━━━━━ Supplied material
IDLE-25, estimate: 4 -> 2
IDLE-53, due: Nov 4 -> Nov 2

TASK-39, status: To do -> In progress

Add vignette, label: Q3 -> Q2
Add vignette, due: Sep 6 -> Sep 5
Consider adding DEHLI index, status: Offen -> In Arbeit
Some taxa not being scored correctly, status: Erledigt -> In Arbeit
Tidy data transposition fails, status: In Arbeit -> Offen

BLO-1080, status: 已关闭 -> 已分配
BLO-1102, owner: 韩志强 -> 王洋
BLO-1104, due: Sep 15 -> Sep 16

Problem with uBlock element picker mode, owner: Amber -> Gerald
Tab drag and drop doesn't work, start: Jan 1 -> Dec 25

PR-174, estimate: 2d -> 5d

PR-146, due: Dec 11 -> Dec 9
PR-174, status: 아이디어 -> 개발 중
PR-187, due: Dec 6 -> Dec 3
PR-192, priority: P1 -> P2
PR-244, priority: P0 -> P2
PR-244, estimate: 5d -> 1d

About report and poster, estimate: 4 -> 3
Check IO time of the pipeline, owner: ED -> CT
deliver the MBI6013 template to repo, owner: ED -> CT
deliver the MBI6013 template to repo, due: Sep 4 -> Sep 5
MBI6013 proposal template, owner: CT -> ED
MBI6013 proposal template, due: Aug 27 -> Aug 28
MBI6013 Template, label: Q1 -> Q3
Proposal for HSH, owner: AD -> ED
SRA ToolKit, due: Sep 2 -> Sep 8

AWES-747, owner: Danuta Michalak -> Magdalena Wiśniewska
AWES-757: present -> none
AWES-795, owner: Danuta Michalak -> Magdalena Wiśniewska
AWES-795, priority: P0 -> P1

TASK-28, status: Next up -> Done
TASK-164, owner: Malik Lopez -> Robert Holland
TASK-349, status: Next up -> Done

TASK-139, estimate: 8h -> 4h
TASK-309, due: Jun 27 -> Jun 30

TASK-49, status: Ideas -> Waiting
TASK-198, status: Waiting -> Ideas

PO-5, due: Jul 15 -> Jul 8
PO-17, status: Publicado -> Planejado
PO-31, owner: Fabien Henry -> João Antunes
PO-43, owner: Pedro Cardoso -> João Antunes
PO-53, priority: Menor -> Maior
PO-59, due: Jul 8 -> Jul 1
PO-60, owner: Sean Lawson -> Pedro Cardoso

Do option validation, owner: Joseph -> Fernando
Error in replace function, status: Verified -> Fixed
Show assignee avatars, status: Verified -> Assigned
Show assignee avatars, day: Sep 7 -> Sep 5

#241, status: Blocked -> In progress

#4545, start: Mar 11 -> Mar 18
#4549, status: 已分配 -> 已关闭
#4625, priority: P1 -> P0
━━━━━━━━━━
_What you should do:_ Copy every line of the material in which the word "vignette" occurs.

_Exercise solution:_
Add vignette, label: Q3 -> Q2
Add vignette, due: Sep 6 -> Sep 5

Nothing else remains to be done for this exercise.